**Task to carry out:**
Copy the items from the first line up to and including the line with "locality: Dpto. Capital, camino", swapping "collectors" for "collected by" and leaving everything else as it stands. Give only those lines.

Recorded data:
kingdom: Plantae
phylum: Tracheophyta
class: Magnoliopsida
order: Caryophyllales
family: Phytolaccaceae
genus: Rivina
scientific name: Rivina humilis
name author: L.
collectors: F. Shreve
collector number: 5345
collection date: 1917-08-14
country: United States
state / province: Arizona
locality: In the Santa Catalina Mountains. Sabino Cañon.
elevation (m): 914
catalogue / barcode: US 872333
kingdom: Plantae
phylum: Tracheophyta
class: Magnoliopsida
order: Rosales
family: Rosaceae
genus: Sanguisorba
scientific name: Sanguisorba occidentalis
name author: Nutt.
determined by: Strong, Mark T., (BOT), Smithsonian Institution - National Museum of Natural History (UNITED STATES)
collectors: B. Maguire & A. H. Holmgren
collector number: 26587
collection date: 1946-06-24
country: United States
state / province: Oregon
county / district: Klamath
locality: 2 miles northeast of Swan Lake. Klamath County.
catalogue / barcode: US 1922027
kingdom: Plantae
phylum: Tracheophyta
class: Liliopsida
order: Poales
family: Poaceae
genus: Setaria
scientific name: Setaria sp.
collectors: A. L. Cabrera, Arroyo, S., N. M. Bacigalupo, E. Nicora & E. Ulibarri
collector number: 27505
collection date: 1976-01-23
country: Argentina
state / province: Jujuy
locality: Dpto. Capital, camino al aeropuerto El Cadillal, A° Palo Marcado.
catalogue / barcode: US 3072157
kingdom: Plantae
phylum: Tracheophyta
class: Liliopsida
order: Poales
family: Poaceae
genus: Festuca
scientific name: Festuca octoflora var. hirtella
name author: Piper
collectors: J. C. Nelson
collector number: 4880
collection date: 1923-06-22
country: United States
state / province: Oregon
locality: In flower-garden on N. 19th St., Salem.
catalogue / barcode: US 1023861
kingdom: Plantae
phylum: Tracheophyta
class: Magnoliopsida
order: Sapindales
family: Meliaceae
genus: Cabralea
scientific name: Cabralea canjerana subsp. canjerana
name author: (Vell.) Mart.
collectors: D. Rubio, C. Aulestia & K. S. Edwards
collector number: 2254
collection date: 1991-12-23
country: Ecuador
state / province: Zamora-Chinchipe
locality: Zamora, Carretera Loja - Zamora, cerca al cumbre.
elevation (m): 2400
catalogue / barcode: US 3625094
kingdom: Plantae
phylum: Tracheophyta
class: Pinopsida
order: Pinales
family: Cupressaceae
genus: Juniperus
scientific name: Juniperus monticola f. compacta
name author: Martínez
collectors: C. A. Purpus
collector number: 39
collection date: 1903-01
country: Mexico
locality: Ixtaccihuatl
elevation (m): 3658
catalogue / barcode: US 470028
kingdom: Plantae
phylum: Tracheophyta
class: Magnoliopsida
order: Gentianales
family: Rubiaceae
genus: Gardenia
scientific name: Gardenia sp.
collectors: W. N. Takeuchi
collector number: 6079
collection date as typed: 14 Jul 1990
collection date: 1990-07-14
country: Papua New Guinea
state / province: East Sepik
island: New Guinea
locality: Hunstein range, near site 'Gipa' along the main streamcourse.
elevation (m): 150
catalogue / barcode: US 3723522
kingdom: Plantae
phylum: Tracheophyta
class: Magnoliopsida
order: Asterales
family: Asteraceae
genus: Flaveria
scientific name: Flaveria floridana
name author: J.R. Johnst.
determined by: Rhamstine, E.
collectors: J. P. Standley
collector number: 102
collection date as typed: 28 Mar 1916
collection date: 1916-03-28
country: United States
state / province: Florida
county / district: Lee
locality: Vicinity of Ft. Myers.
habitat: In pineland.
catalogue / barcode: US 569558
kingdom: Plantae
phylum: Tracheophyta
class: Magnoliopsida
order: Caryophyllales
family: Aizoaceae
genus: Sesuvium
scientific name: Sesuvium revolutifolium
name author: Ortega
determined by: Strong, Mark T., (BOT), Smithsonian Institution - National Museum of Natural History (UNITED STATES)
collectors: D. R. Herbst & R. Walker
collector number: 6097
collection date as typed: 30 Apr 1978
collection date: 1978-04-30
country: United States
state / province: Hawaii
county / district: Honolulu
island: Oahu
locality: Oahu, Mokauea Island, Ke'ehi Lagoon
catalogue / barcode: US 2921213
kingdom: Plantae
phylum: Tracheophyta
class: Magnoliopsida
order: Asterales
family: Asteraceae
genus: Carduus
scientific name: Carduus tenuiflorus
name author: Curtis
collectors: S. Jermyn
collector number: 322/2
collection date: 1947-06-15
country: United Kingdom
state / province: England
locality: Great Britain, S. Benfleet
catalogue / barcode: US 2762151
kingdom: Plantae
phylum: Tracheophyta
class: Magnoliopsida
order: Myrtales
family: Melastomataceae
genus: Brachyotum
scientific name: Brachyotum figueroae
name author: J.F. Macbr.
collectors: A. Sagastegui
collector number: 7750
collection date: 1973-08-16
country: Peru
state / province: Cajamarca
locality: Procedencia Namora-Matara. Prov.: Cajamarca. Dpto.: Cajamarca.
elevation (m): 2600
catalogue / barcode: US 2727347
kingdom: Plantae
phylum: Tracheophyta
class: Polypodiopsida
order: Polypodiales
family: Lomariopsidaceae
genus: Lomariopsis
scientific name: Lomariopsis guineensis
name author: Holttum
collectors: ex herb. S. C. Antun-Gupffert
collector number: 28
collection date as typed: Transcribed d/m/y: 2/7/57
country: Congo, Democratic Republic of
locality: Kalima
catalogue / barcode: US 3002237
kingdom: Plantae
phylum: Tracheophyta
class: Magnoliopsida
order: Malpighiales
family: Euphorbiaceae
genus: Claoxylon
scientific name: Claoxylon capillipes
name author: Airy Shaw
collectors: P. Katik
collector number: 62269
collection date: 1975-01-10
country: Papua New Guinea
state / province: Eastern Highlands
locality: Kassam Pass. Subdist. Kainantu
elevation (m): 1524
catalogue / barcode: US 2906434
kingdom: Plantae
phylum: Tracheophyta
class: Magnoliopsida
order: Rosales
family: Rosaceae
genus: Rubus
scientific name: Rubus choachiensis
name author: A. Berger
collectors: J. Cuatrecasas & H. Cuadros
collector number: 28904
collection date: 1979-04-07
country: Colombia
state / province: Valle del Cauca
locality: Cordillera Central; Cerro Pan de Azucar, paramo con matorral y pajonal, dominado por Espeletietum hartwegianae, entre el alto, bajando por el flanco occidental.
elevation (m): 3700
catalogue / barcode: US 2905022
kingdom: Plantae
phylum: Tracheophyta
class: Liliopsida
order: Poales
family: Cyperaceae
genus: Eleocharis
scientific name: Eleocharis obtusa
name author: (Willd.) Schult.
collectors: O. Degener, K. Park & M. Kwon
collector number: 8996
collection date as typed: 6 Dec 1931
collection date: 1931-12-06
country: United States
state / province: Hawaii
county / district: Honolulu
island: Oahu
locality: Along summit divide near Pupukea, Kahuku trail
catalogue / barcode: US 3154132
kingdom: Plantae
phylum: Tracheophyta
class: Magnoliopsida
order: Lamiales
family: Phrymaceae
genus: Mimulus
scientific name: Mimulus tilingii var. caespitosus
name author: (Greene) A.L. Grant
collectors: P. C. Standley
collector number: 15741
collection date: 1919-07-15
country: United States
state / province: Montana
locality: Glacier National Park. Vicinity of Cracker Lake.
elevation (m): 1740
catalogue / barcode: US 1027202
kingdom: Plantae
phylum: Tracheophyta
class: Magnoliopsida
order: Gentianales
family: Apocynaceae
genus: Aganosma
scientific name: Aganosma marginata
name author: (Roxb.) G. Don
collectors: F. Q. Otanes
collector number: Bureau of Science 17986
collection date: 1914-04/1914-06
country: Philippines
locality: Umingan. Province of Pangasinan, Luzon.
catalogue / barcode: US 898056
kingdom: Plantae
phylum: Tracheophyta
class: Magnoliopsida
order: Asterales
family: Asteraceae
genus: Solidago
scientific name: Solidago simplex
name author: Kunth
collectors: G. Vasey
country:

**Output of the exercise:**
kingdom: Plantae
phylum: Tracheophyta
class: Magnoliopsida
order: Caryophyllales
family: Phytolaccaceae
genus: Rivina
scientific name: Rivina humilis
name author: L.
collected by: F. Shreve
collector number: 5345
collection date: 1917-08-14
country: United States
state / province: Arizona
locality: In the Santa Catalina Mountains. Sabino Cañon.
elevation (m): 914
catalogue / barcode: US 872333
kingdom: Plantae
phylum: Tracheophyta
class: Magnoliopsida
order: Rosales
family: Rosaceae
genus: Sanguisorba
scientific name: Sanguisorba occidentalis
name author: Nutt.
determined by: Strong, Mark T., (BOT), Smithsonian Institution - National Museum of Natural History (UNITED STATES)
collected by: B. Maguire & A. H. Holmgren
collector number: 26587
collection date: 1946-06-24
country: United States
state / province: Oregon
county / district: Klamath
locality: 2 miles northeast of Swan Lake. Klamath County.
catalogue / barcode: US 1922027
kingdom: Plantae
phylum: Tracheophyta
class: Liliopsida
order: Poales
family: Poaceae
genus: Setaria
scientific name: Setaria sp.
collected by: A. L. Cabrera, Arroyo, S., N. M. Bacigalupo, E. Nicora & E. Ulibarri
collector number: 27505
collection date: 1976-01-23
country: Argentina
state / province: Jujuy
locality: Dpto. Capital, camino al aeropuerto El Cadillal, A° Palo Marcado.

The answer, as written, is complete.